In the last month, as Ukraine has secured more weaponry from the West, including M777 howitzers and HIMARS rocket systems from the United States, it has used these new, more precise forms of artillery to systematically attack Russian ammunition depots, equipment sheds, and control centers. The have been a series of spectacular explosions. And yes, there is no doubt that in pressing these attacks against military targets there have been civilian deaths. But there is an enormous gulf between those actions and deliberately seeking to maximize the damage to civilians.
Russia’s tactics in Ukraine have been simple: Shell towns and cities into rubble using artillery until nothing remains, then advance over the rubble. Ukraine’s strikes against ammunition depots in particular seem to have made an impact on that strategy, and there are some signs that it is slowing Russia’s advance.

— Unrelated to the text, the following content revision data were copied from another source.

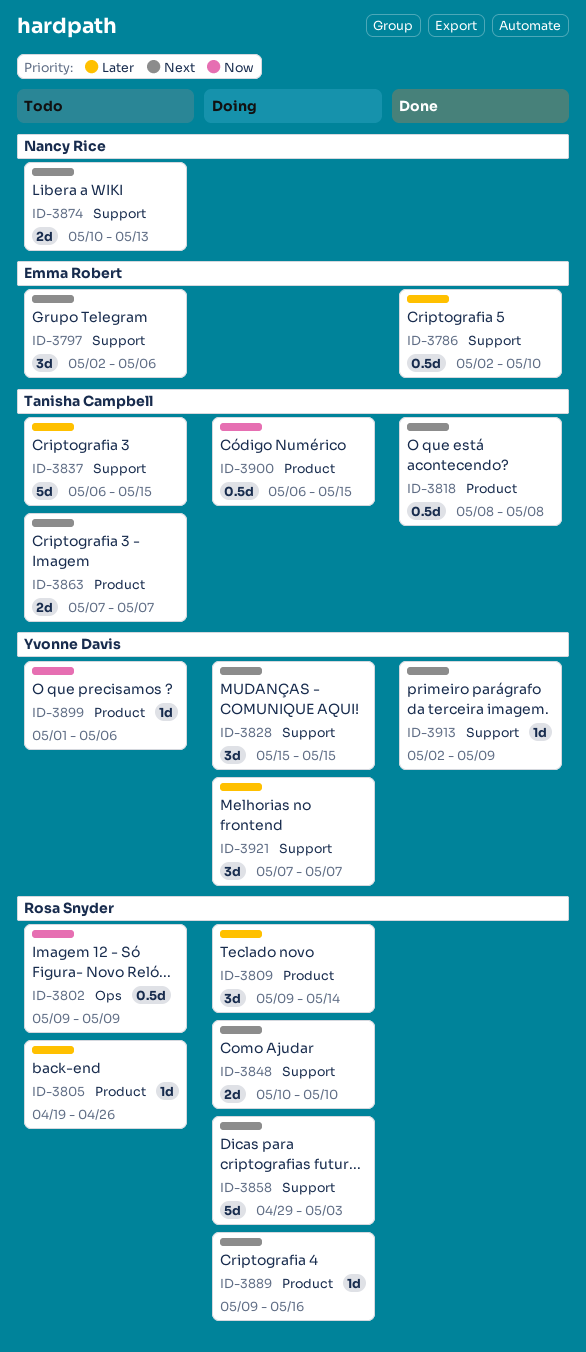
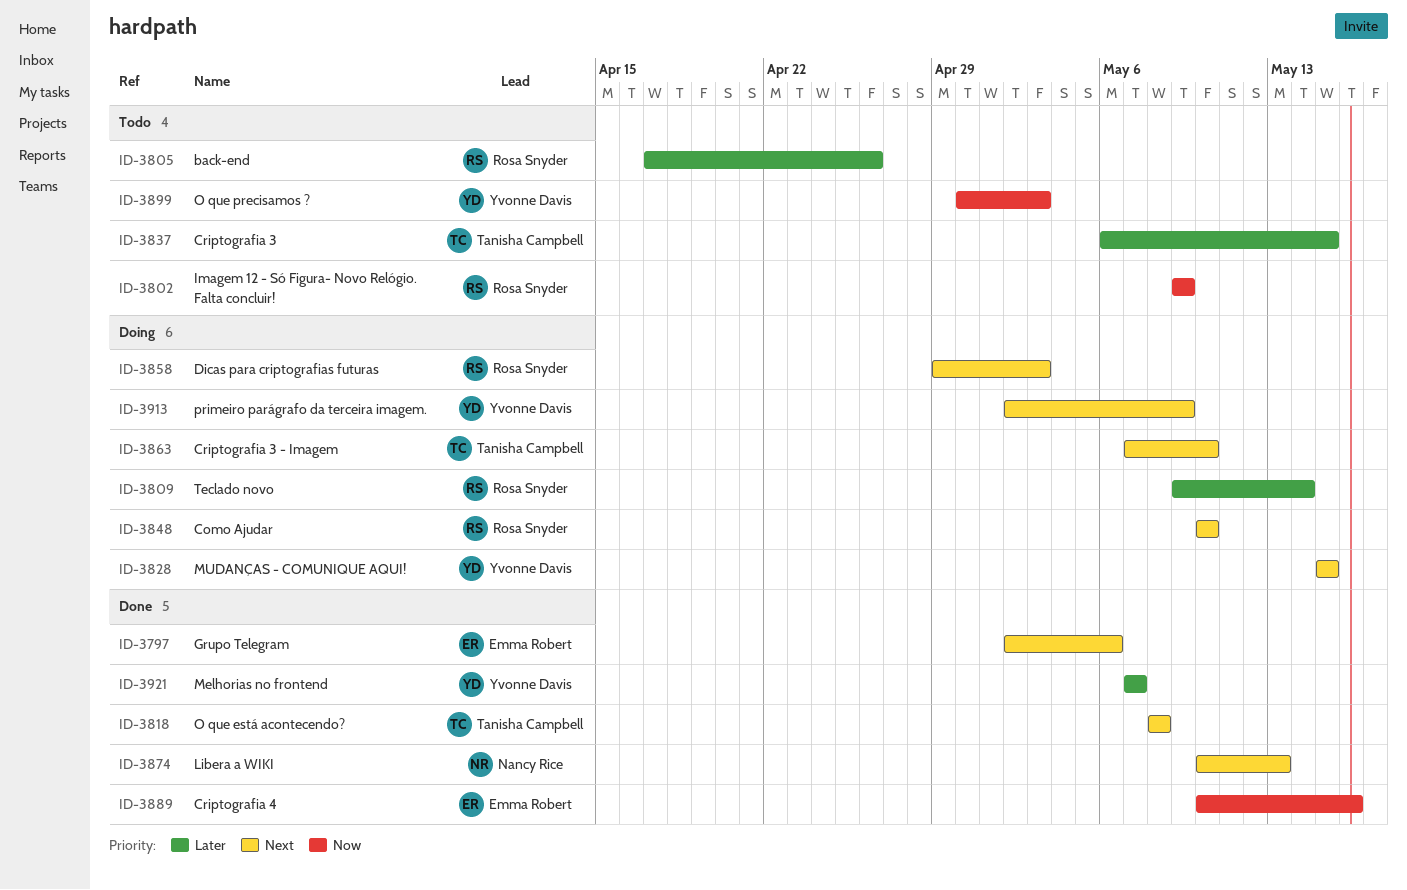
ID-3786: present -> none
ID-3797, status: Todo -> Done
ID-3805, start: Apr 19 -> Apr 17
ID-3863, status: Todo -> Doing
ID-3863, due: May 7 -> May 10
ID-3874, status: Todo -> Done
ID-3889, status: Doing -> Done
ID-3889, owner: Rosa Snyder -> Emma Robert
ID-3889, priority: Next -> Now
ID-3889, start: May 9 -> May 10
ID-3899, start: May 1 -> Apr 30
ID-3899, due: May 6 -> May 3
ID-3900: present -> none
ID-3913, status: Done -> Doing
ID-3921, status: Doing -> Done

But in response, Russia hasn’t used its best weaponry to go after those howitzers and rocket systems. It has deployed them in a series of attacks against civilian centers, of which Vinnytsia is only the latest.
All war is hell. But what Russia is practicing isn’t war. It’s terrorism. What happened on Thursday in Vinnytsia wasn’t a military operation. It was the latest in a series of terrorist attacks.

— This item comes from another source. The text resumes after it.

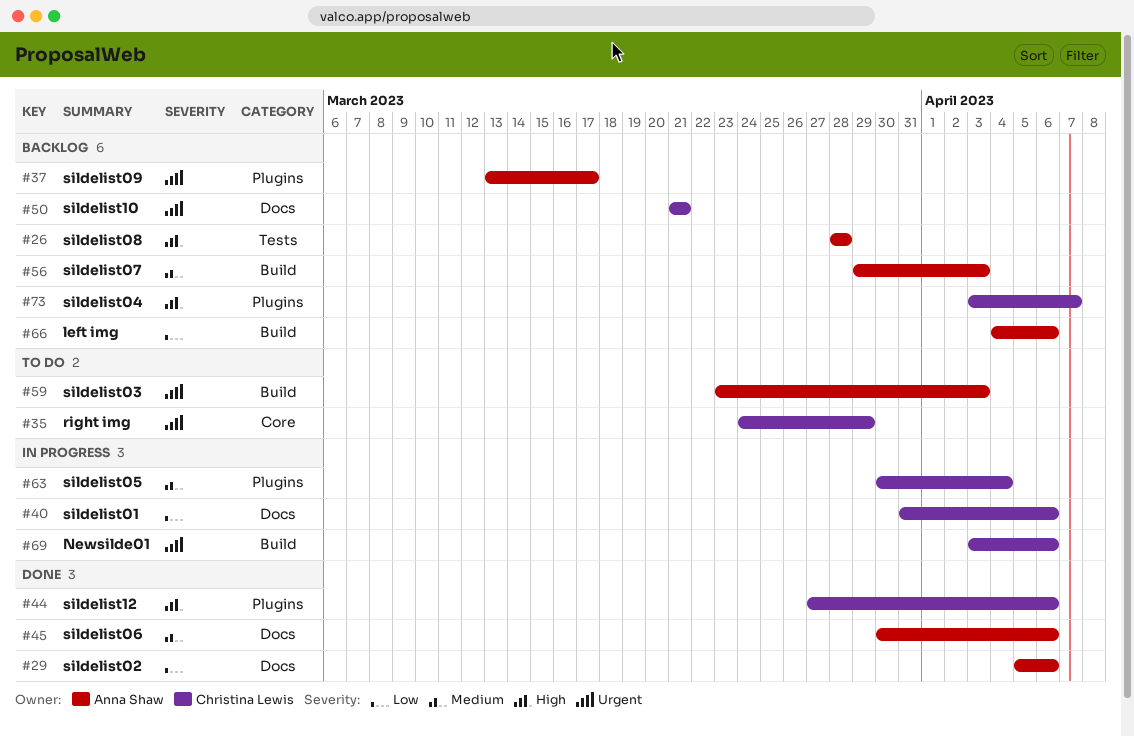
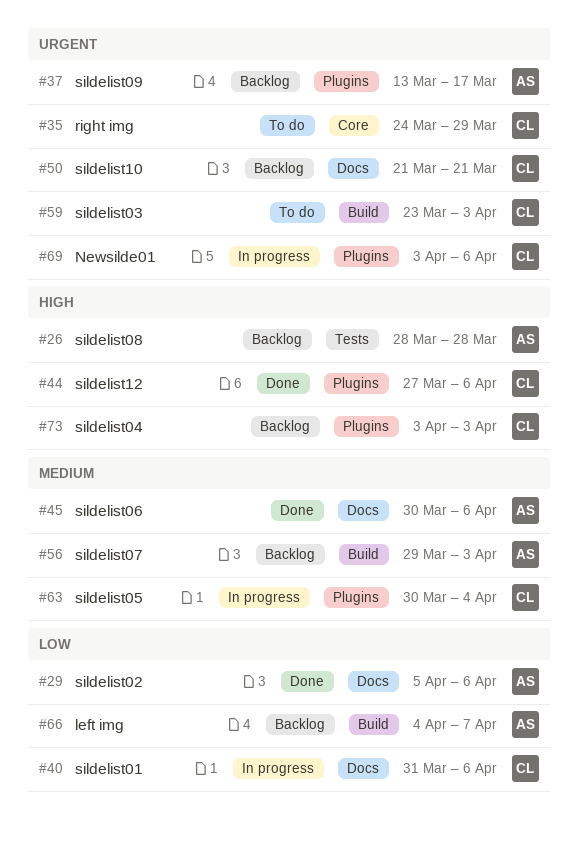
#59, owner: Anna Shaw -> Christina Lewis
#66, due: Apr 6 -> Apr 7
#69, label: Build -> Plugins
#73, due: Apr 7 -> Apr 3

At a bare minimum, Russia should be declared a state sponsor of terrorism. Legislators, including Democratic Rep. Ted Lieu, have been urging President Joe Biden to make this designation since May. Should Biden or Secretary of State Tony Blinken make such a designation, it would sharply expand restrictions on exports to Russia.

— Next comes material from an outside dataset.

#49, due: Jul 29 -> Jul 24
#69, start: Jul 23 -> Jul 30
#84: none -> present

Countries are rarely added to this list because the restrictions are so severe. They limit not just what the U.S. can send to a state sponsor of terror, but obligate the U.S. to call on other nations to limit what they provide. Right now, the list contains just four nations: Cuba, Syria, North Korea, and Iran. Russia richly deserves to join this list.
And that should be only the first step.
Russia’s government isn’t just the sponsor of terrorists, they are engaged in acts of terrorism. Acts that are unjustifiable for any purpose, military or economic, except as means of generating terror. More so than even the Taliban, the Russian government under Vladimir Putin is a destructive, terroristic force and is harmful to Ukraine and the world. What happened in Vinnytsia is only another step in a long trail that leads back through Ukraine, and Georgia, and Syria, and Chechnya. That trail is strewn with bodies—with baby carriages and babies—who Putin decided to slaughter to send a vile message of his disdain.
Halting Russia in Ukraine is a necessary focus for the United States and the world. So is seeking the downfall of Putin’s murderous, kleptocratic regime through every means possible.